**Problem details:** Starting with the first line below, extract each line through the one that contains "X136000000Y-94033000D03*", inclusive, excluding pictures.

**Entries supplied:**
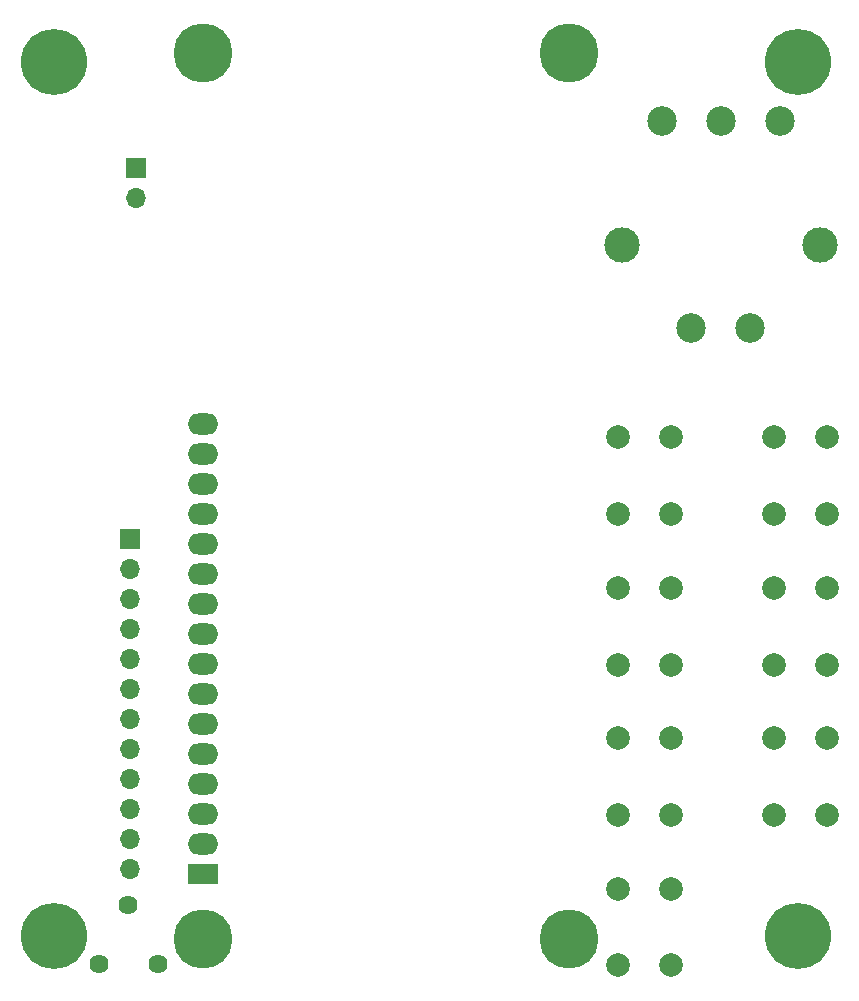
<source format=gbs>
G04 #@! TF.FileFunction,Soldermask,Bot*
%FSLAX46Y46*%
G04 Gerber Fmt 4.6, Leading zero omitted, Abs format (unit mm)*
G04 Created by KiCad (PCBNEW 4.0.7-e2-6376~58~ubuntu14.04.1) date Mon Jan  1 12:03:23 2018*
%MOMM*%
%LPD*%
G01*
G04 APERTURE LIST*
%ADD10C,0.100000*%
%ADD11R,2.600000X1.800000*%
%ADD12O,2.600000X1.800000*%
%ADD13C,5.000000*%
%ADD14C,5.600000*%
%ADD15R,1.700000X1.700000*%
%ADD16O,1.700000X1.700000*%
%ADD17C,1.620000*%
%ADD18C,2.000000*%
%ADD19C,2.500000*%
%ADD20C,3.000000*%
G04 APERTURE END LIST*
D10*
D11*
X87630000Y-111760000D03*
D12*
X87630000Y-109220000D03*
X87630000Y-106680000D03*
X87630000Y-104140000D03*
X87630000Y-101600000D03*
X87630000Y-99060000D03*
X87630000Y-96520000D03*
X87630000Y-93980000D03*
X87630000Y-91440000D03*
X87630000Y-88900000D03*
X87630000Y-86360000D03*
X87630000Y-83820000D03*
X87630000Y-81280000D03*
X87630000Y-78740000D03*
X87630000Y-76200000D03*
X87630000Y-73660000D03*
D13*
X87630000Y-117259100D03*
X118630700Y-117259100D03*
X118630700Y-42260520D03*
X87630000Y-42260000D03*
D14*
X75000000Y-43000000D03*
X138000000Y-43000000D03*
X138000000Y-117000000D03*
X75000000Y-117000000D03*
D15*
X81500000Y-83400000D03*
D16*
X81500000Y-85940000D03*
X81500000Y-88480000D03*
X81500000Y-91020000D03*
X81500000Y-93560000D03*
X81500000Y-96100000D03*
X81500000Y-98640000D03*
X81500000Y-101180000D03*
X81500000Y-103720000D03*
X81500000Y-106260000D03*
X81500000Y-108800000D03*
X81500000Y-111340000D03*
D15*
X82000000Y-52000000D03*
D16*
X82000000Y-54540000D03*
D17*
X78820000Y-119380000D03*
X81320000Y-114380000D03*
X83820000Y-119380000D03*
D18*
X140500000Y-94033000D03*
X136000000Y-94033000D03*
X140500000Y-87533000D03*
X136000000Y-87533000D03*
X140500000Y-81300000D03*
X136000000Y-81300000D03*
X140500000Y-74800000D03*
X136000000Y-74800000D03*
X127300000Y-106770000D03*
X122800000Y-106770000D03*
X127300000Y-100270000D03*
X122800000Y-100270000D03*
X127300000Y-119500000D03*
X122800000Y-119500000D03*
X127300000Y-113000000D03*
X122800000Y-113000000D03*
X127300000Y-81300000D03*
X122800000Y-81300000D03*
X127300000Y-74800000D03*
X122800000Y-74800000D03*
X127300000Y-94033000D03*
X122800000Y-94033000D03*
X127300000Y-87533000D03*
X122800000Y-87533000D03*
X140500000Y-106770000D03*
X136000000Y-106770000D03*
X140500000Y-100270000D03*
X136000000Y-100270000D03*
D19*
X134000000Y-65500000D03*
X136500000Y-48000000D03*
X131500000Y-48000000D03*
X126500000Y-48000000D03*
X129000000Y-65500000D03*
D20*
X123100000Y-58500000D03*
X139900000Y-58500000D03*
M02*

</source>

**Written solution:**
<source format=gbs>
G04 #@! TF.FileFunction,Soldermask,Bot*
%FSLAX46Y46*%
G04 Gerber Fmt 4.6, Leading zero omitted, Abs format (unit mm)*
G04 Created by KiCad (PCBNEW 4.0.7-e2-6376~58~ubuntu14.04.1) date Mon Jan  1 12:03:23 2018*
%MOMM*%
%LPD*%
G01*
G04 APERTURE LIST*
%ADD10C,0.100000*%
%ADD11R,2.600000X1.800000*%
%ADD12O,2.600000X1.800000*%
%ADD13C,5.000000*%
%ADD14C,5.600000*%
%ADD15R,1.700000X1.700000*%
%ADD16O,1.700000X1.700000*%
%ADD17C,1.620000*%
%ADD18C,2.000000*%
%ADD19C,2.500000*%
%ADD20C,3.000000*%
G04 APERTURE END LIST*
D10*
D11*
X87630000Y-111760000D03*
D12*
X87630000Y-109220000D03*
X87630000Y-106680000D03*
X87630000Y-104140000D03*
X87630000Y-101600000D03*
X87630000Y-99060000D03*
X87630000Y-96520000D03*
X87630000Y-93980000D03*
X87630000Y-91440000D03*
X87630000Y-88900000D03*
X87630000Y-86360000D03*
X87630000Y-83820000D03*
X87630000Y-81280000D03*
X87630000Y-78740000D03*
X87630000Y-76200000D03*
X87630000Y-73660000D03*
D13*
X87630000Y-117259100D03*
X118630700Y-117259100D03*
X118630700Y-42260520D03*
X87630000Y-42260000D03*
D14*
X75000000Y-43000000D03*
X138000000Y-43000000D03*
X138000000Y-117000000D03*
X75000000Y-117000000D03*
D15*
X81500000Y-83400000D03*
D16*
X81500000Y-85940000D03*
X81500000Y-88480000D03*
X81500000Y-91020000D03*
X81500000Y-93560000D03*
X81500000Y-96100000D03*
X81500000Y-98640000D03*
X81500000Y-101180000D03*
X81500000Y-103720000D03*
X81500000Y-106260000D03*
X81500000Y-108800000D03*
X81500000Y-111340000D03*
D15*
X82000000Y-52000000D03*
D16*
X82000000Y-54540000D03*
D17*
X78820000Y-119380000D03*
X81320000Y-114380000D03*
X83820000Y-119380000D03*
D18*
X140500000Y-94033000D03*
X136000000Y-94033000D03*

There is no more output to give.